··· Excerpted text
The use of agrichemicals is also being affected by changes in labour availability. As individuals migrate from rural to more urban areas, a reduced workforce means more interest in labour-saving technologies.

Oula Bouphakaly, Assistant Professor of Agriculture at the National University of Laos and In-Country Research Partner, said farmers are using pesticides to improve their yields, reduce costs and increase profitability. Better knowledge of how to apply and handle chemicals means more efficient usage, protecting farmer livelihoods.

Government bodies in Laos and Vietnam are committed to reducing harmful use of agrichemicals, but face challenges in sharing information with physically remote groups of farmers.

Product providers also have a role to play. Product formulation, labelling, and retail availability needs to align with best practice standards.

Consumers are highly influential, so educating them on food safety is crucial, said Dr Phonevilay Sinavong, Researcher at the National Agriculture and Forestry Institute of Laos: ‘One of the solutions for promoting safe use of agrichemicals is educating consumers. Consumers showing concern for food safety influences how producers use these chemicals.’

Project teams have recently undertaken interviews with local agrichemical users and traders, district and provincial-level agricultural employees, local leaders, associations and advisory service officers. Analysis from these sessions will help to build a full picture of how decisions on agrichemical use are being made.
······
··· Data for analysis
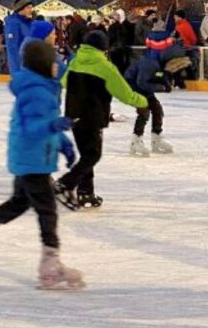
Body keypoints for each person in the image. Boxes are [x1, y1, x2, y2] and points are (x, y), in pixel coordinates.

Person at [0, 40, 84, 290]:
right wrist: (54, 127)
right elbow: (31, 129)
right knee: (47, 211)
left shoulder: (40, 88)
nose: (58, 66)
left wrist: (62, 142)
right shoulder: (38, 93)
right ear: (43, 64)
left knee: (20, 202)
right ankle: (50, 264)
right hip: (34, 160)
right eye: (54, 61)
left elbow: (43, 126)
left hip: (30, 157)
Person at [53, 31, 147, 210]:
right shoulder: (106, 67)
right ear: (103, 48)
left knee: (86, 155)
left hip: (74, 116)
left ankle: (85, 192)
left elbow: (64, 82)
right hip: (93, 117)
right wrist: (142, 102)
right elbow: (125, 94)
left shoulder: (74, 62)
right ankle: (65, 184)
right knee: (92, 155)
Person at [124, 49, 174, 156]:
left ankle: (157, 138)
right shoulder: (149, 64)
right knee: (144, 111)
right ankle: (135, 141)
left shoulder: (160, 65)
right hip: (132, 88)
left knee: (157, 109)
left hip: (143, 89)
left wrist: (166, 83)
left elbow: (159, 76)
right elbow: (142, 83)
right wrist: (162, 88)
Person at [4, 0, 34, 75]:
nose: (31, 10)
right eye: (28, 8)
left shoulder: (28, 22)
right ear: (20, 9)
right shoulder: (13, 23)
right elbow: (13, 48)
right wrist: (17, 68)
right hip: (21, 66)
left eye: (31, 7)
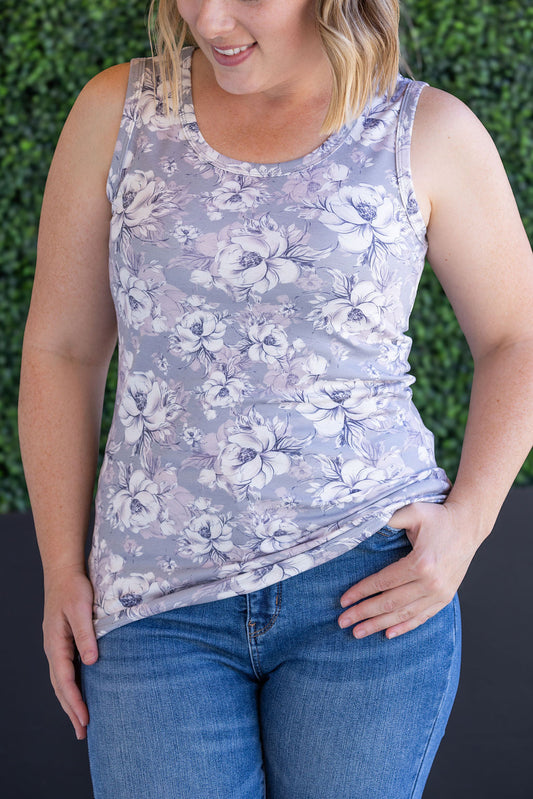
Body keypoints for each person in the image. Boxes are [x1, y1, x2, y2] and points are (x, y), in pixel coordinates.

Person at [18, 1, 533, 797]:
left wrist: (466, 524)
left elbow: (517, 337)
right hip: (154, 598)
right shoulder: (119, 112)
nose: (210, 19)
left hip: (365, 587)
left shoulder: (425, 130)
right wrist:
······
• [Activity A]
Answer these questions using the excerpt on agrichemical use:
(i) What academic position does Oula Bouphakaly hold at the National University of Laos?
(ii) Government bodies in which two countries are said to be committed to reducing harmful use of agrichemicals?
(iii) At which institution is Dr Phonevilay Sinavong a researcher?
• [Activity B] List every group of people the excerpt on agrichemical use says project teams have recently interviewed.

• [Your solution A]
(i) Assistant Professor of Agriculture
(ii) Laos and Vietnam
(iii) The National Agriculture and Forestry Institute of Laos

• [Your solution B]
- Local agrichemical users
- Local agrichemical traders
- District and provincial-level agricultural employees
- Local leaders
- Associations
- Advisory service officers